I pull my knife from my back pocket and begin the slow walk to another possible death. The Strongman still spins on the spot, searching all over for the mozzie that just bit it. I get a single chance to stab the creature’s waist and knock it over but I’m faltered. There’s a strange rumbling coming from behind me, it’s like the Earth itself is vibrating, a powerful engine approaches.
    Impossible, there’s no petrol left.
    “Ridley, get down!” I follow Lisa’s screamed order to the letter and fall to the Earth as a hideous yellow ute tears past the Strongman and I. The ute comes to a halt behind the creature, catching its attention. Four young men pull themselves from the seats, cheering and holding their arms up in the air where a roof once belonged. One of them removes something from the passenger side glovebox and tosses it at the Strongman.

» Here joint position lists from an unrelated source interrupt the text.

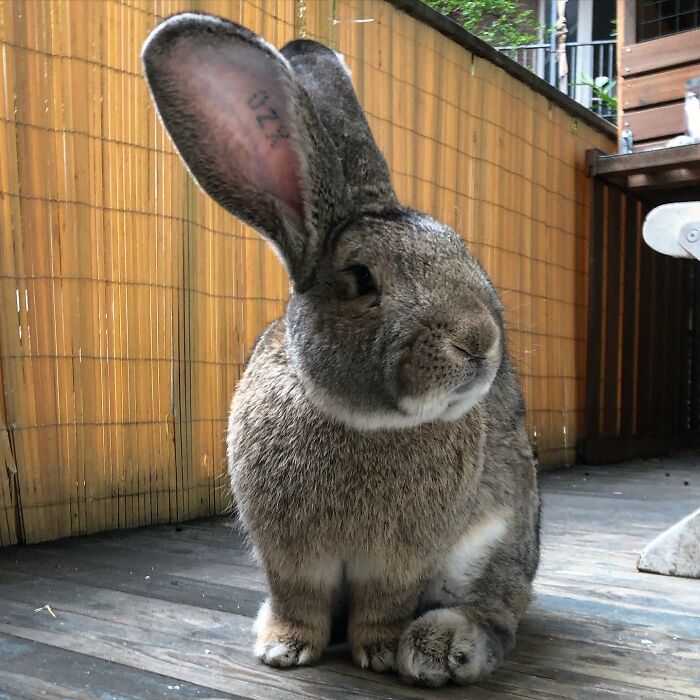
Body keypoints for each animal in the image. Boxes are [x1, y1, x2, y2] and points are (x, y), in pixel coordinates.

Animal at [142, 13, 540, 687]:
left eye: (461, 250)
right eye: (359, 279)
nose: (480, 342)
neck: (360, 419)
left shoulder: (399, 562)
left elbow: (384, 605)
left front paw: (377, 652)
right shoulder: (290, 558)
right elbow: (297, 600)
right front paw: (284, 648)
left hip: (497, 542)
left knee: (498, 610)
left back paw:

    The black cylinder attaches itself to the zombie’s flesh and beeps whilst I’m still on the floor. I attempt to crawl away: it’s only a homemade grenade, a craft I never had the knack for. The bomb erupts, evaporating the monster’s skull and replacing it with a fountain of black blood. When the body joins my own, the four men help Lisa and Cameron into the back of the ute. They’re the true image of a survivor albeit more desert island than zombie apocalypse in those tattered rags.
    “You two with these two?” The grenade-chucker asks as Jacob hops into the ute as well, “and the chook?” He’s caked head-to-toe in sunscreen, a luxury people are still taking for granted. I stick my thumb up at them and nod, “we’ve got no room for you.”
    “Where are you going to take them?”
    “Follow us, we’re just around the corner. It’s been a while since we last saw any people.”
    My thumb shoots up again, and they vanish. “It’ll be nice to connect with new people,” I tell Lana, “and if worse comes to worse, we’ll just steal their supplies and head off to Warriewood.”